Warmate Jones Idikio: ‘People tell me that soon crude oil will be useless’
The director general of Yenagoa Chamber of Commerce talks to The Africa Report about economic diversification and the business climate in Nigeria's Bayelsa State
The Africa Report: What is the main role of the chamber of commerce here?
We have done a lot of advocacy […] seeking synergy between the private sector, the chamber and government with regard to policy. People here are not as business-savvy as in Lagos. We have predominantly small enterprises. The idea is to ensure they grow into medium, then large enterprises. We also ensure that big-ticket businesses worldwide see Bayelsa State as a destination for investment.
What are the prospects in agriculture and fisheries as Bayelsa tries to diversify away from oil and gas?
Bayelsa has one of the longest coastlines in Nigeria and about 13 rivers that criss-cross the state. That gives us a huge potential for aquaculture. [One of] our members has several hectares of plantain plantation – there are off-takers of the primary produce who turn that into plantain powder for amala [a starchy food]. We are [also] trying to see how fish oil can be extracted and used in pharmaceuticals.
What future do you see for the state’s oil production and its byproducts?
People tell me that soon crude oil will be useless. So what do we do? One of the largest plastic production companies in this country is in the east, Innoson Industries. And where does it get its raw materials? The petrochemical plant in Rivers State. Why can’t we create wealth in the interim with available things?

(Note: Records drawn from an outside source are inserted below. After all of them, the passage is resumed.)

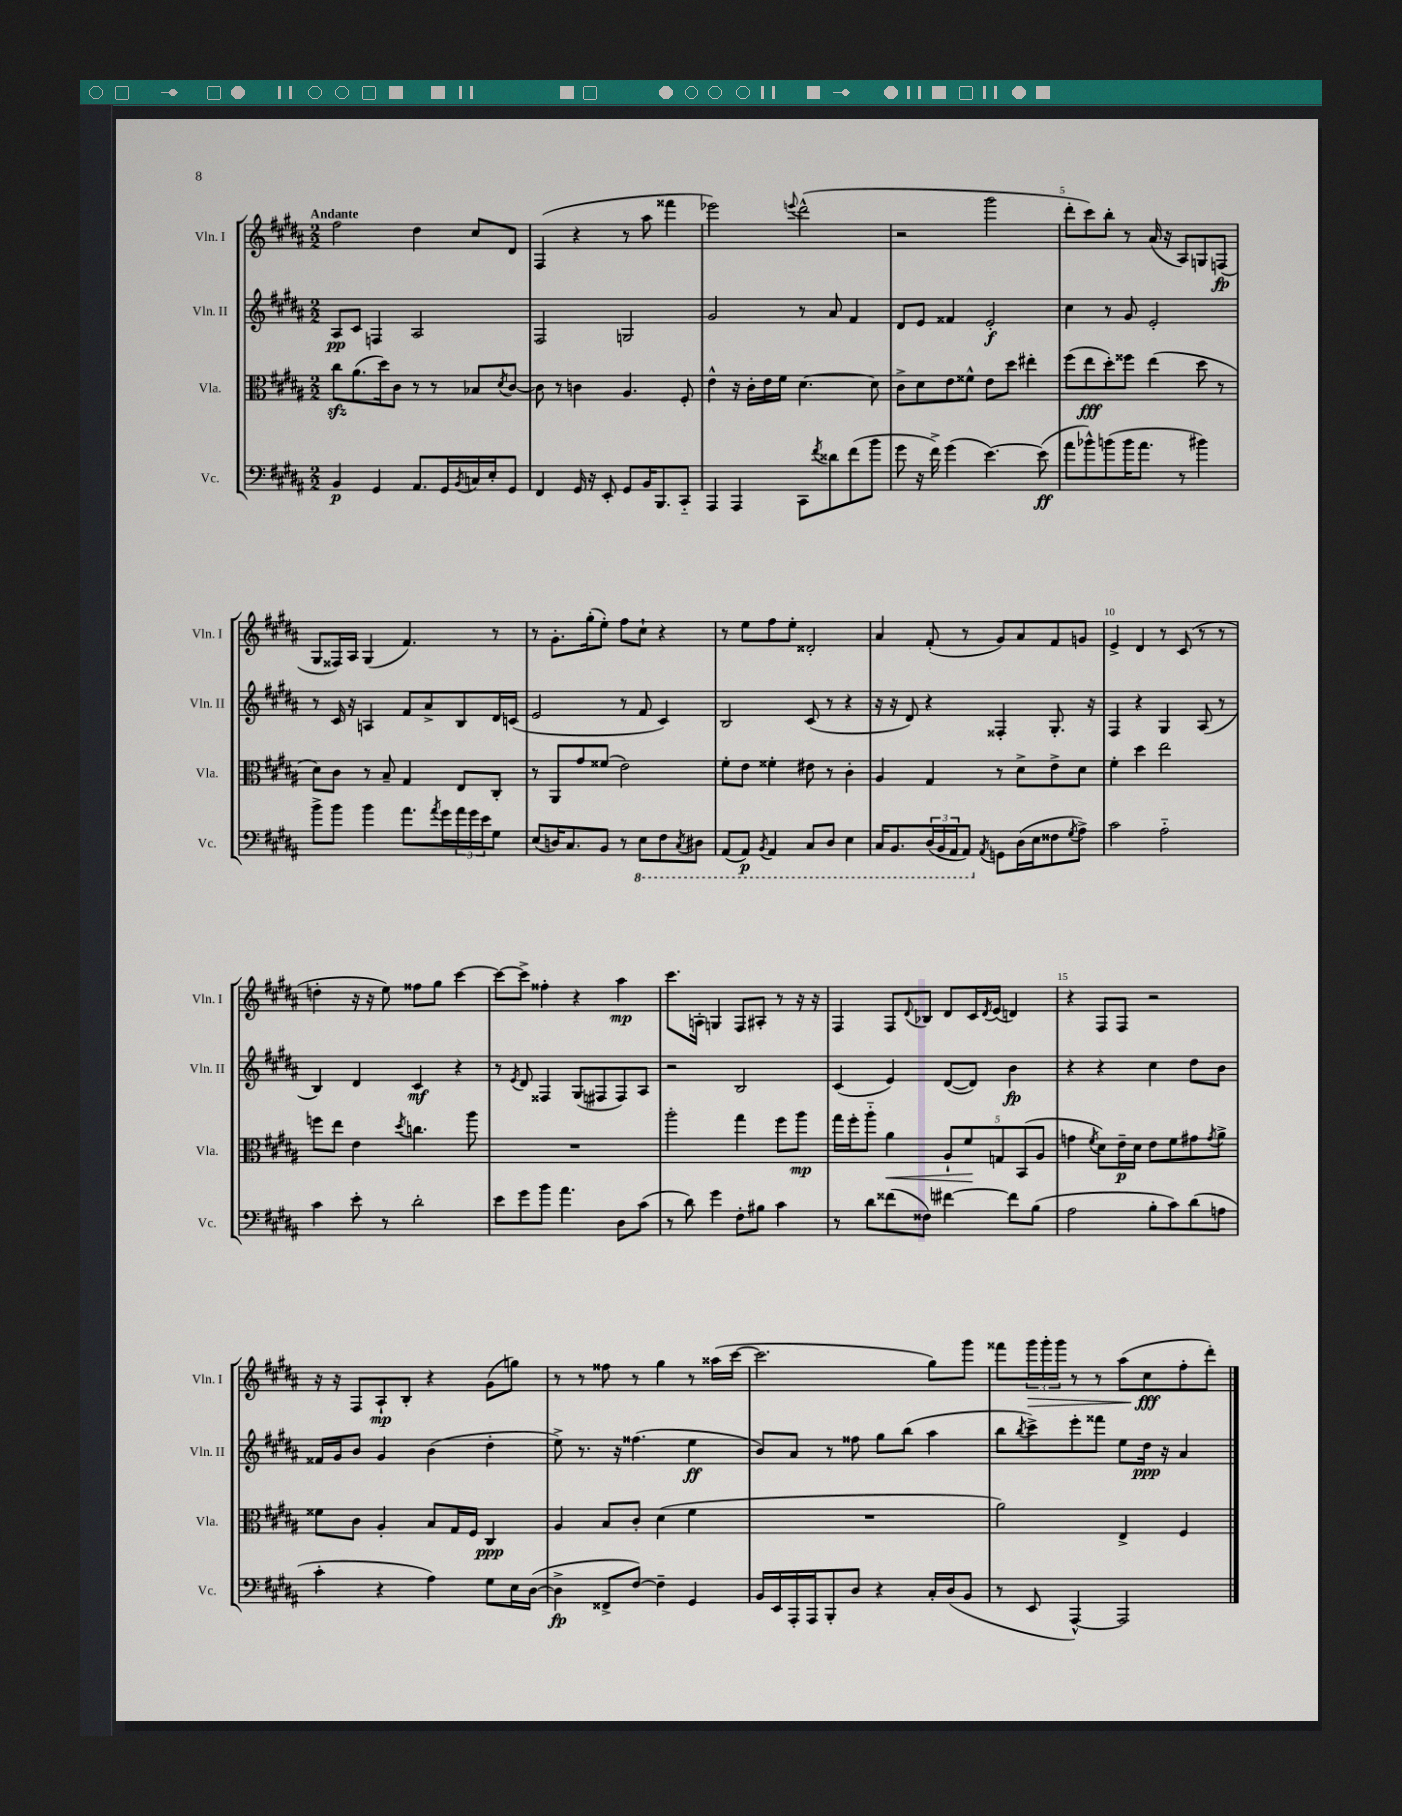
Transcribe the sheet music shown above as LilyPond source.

<<
\new StaffGroup <<
\new Staff = "s0" \with { instrumentName = "Vln. I" shortInstrumentName = "Vln. I" } {
    \clef treble \key b \major \numericTimeSignature \time 2/2 \tempo "Andante"
    fis''2 dis''4 cis''8 dis'8 |
    fis4( r4 r8 ais''8 fisis'''4 |
    ees'''2) \appoggiatura { e'''8 } dis'''2-^( |
    r2 gis'''2 |
    dis'''8-. cis'''8) b''8-. r8 ais'16( r16 ais8) g8 f8\fp( |
    gis8 fisis16) ais16 gis4( fis'4.) r8 |
    r8 gis'8.-. gis''16-.( e''8-.) fis''8 cis''8-! r4 |
    r8 e''8 fis''8 e''8-. disis'2-. |
    ais'4 fis'8-.( r8 gis'8) ais'8 fis'8 g'8 |
    e'4-> dis'4 r8 cis'8( r8 r8 |
    d''4-. r16 r16 e''8) fisis''8 gis''8 cis'''4~ |
    cis'''8~ cis'''8-> fisis''4-. r4 ais''4\mp |
    cis'''8. a16-. g4 fis8 ais8-. r8 r16 r16 |
    fis4 fis8 \appoggiatura { dis'8 } bes8 dis'8 cis'16 \acciaccatura { dis'8 } e'16( d'4) |
    r4 fis8 fis8 r2 |
    r16 r16 fis8 ais8-!\mp b8-. r4 gis'8( g''8) |
    r8 r8 fisis''8 r8 gis''4 r8 aisis''16( cis'''16~ |
    cis'''2. gis''8) gis'''8 |
    fisis'''8 \tuplet 3/2 { gis'''16\> gis'''16-. gis'''16 } r8 r8 ais''8( cis''8\fff\! fis''8-. dis'''8-.) \bar "|." |
}
\new Staff = "s1" \with { instrumentName = "Vln. II" shortInstrumentName = "Vln. II" } {
    \clef treble \key b \major \numericTimeSignature \time 2/2
    ais8\pp cis'8 f4 ais2 |
    fis2 g2 |
    gis'2 r8 ais'8 fis'4 |
    dis'8 e'8 fisis'4 e'2-.\f |
    cis''4 r8 gis'8 e'2-. |
    r8 cis'16 r16 a4 fis'8 ais'8-> b8 dis'16 c'16( |
    e'2 r8 fis'8 cis'4) |
    b2 cis'8( r8 r4 |
    r16 r16 dis'8) r4 fisis4-. gis8.-. r16 |
    fis4 r4 gis4 ais8( r8 |
    b4) dis'4 cis'4\mf r4 |
    r8 \acciaccatura { e'8 } dis'8 fisis4 gis8( fis8 fis8) ais8 |
    r2 b2 |
    cis'4( e'4) dis'8~( dis'8) b'4\fp |
    r4 r4 cis''4 dis''8 b'8 |
    fisis'16 gis'16 b'8 gis'4 b'4( dis''4-. |
    e''8->) r8. r16 fisis''4.( e''4\ff |
    b'8) ais'8 r8 fisis''8 gis''8 b''8( ais''4 |
    b''8 \acciaccatura { b''8 } cis'''8->) e'''8-. fisis'''8 e''8 dis''16\ppp r16 ais'4 \bar "|." |
}
\new Staff = "s2" \with { instrumentName = "Vla." shortInstrumentName = "Vla." } {
    \clef alto \key b \major \numericTimeSignature \time 2/2
    cis''8\sfz ais'8.( dis''16) cis'8 r8 r8 bes8 \acciaccatura { dis'8 } cis'8~ |
    cis'8 r8 c'4 ais4. fis8-. |
    e'4-^ r16 cis'16-. e'16 fis'16 dis'4.~ dis'8 |
    cis'8-> dis'8 e'8 fisis'8-^ e'8 dis''8 eis''4-. |
    fis''8( e''8\fff dis''8-.) fisis''8 e''4( dis''8 r8 |
    dis'8) cis'8 r8 b8-- gis4 e8 cis8-. |
    r8 ais,8 gis'8 fisis'8( e'2) |
    fis'8-. e'8 fisis'4-. eis'8 r8 cis'4-. |
    ais4 gis4 r8 dis'8-> e'8-> dis'8 |
    fis'4-. dis''4 e''2 |
    f''8 e''8 e'4 \acciaccatura { dis''8 } c''4. ais''8 |
    R1 |
    ais''2-. gis''4 fis''8 ais''8\mp |
    gis''16 fis''16-. ais''8-_ ais'4\< \tuplet 5/4 { ais8-! fis'8\! g8 b,8( ais8 } |
    g'4 \acciaccatura { fis'8 } dis'8) e'16--\p dis'16 e'8 fis'8 gis'8 \acciaccatura { gis'8 } ais'8-> |
    fisis'8 cis'8 ais4-. b8 gis16 fis16 cis4\ppp |
    ais4 b8 cis'8-. dis'4( fis'4 |
    R1 |
    ais'2) e4-> fis4 \bar "|." |
}
\new Staff = "s3" \with { instrumentName = "Vc." shortInstrumentName = "Vc." } {
    \clef bass \key b \major \numericTimeSignature \time 2/2
    b,4\p gis,4 ais,8. gis,16 \acciaccatura { b,8 } c16 e16-. gis,8 |
    fis,4 gis,16 r16 e,8-. gis,8 b,16 b,,8. cis,8-_ |
    ais,,4 ais,,4 cis,8 \acciaccatura { fis'8 } disis'8 fis'8( b'8 |
    gis'8 r16 fis'16->) gis'4( e'4.~) e'8\ff( |
    ais'8 bes'8-^) b'8( b'16 ais'8. r8 bis'4) |
    b'8-> b'8 b'4 ais'8. \acciaccatura { ais'8 } gis'16 \tuplet 3/2 { ais'16 gis'16 e'16 } gis8 |
    e8( d16) cis8. b,8 r8 \ottava #-1 e,8 fis,8 \acciaccatura { cis,8 } dis,!8 |
    ais,,8( ais,,8\p) \acciaccatura { b,,8 } ais,,4 cis,8 dis,8 e,4 |
    cis,16 b,,8. \tuplet 3/2 { dis,16( b,,16 ais,,16 } ais,,8) \ottava #0 \acciaccatura { ais,8 } g,8 dis16( e16 fisis8 \acciaccatura { gis8 } ais8->) |
    cis'2 ais2-_ |
    cis'4 e'8-. r8 dis'2-. |
    e'8 gis'8 b'8 ais'4. dis8 cis'8( |
    r8 dis'8) gis'4 fis8-. bis8 cis'4 |
    r8 dis'8 fisis'8( fisis8) fis'4~ fis'8 b8( |
    ais2 b8-. cis'8) dis'8( a8 |
    cis'4-. r4 ais4) gis8 e16 dis16~( |
    dis4->\fp fisis,8-> fis8~) fis4-- gis,4 |
    b,16 e,16 ais,,16-. ais,,16 b,,8-. dis8 r4 cis16-. dis16( b,8 |
    r8 e,8 ais,,4~-^) ais,,2 \bar "|." |
}
>>
>>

Oil may never be in such high demand as it used to, but the value chain will still be useful in future.
Two projects have stagnated over the last few years: Brass LNG and Brass Fertilizer [BFPCL]. How are you trying to untangle whatever wires have crossed?
Brass LNG is a federal government project involving oil majors, to process gas for export. Such projects have a huge financial outlay. Between 1999 and 2007, a lot was done to ensure that it took off, but it stalled because one of the key investment partners pulled out to invest in a competing project. We are lobbying to ensure that key players understand its importance because Bayelsa produces almost 60% of Nigeria’s total exported gas. The state government has taken up some 10% equity in Brass Fertilizer […] the major problem is financing. Stakeholders need to be primed to help synergise and fund it. We have gone beyond a threshold where Brass Fertilizer can take off. For instance, it’s been able to acquire land and that’s a huge leap forward. So, it’s just a matter of time before it takes off.
How has political will helped create an enabling environment for businesses?
Political will has been stronger from 2012. For example, [there’s been work on] a network of roads planned in the 1970s that runs all the way to one of the fringe local government areas near Delta State. In that area, you have the Agge Deep Sea Port. The port in Lagos was instrumental in making the city what it is today. […] Agge Deep Sea Port, which is the deepest in Nigeria, will also provide that kind of growth for Bayelsa.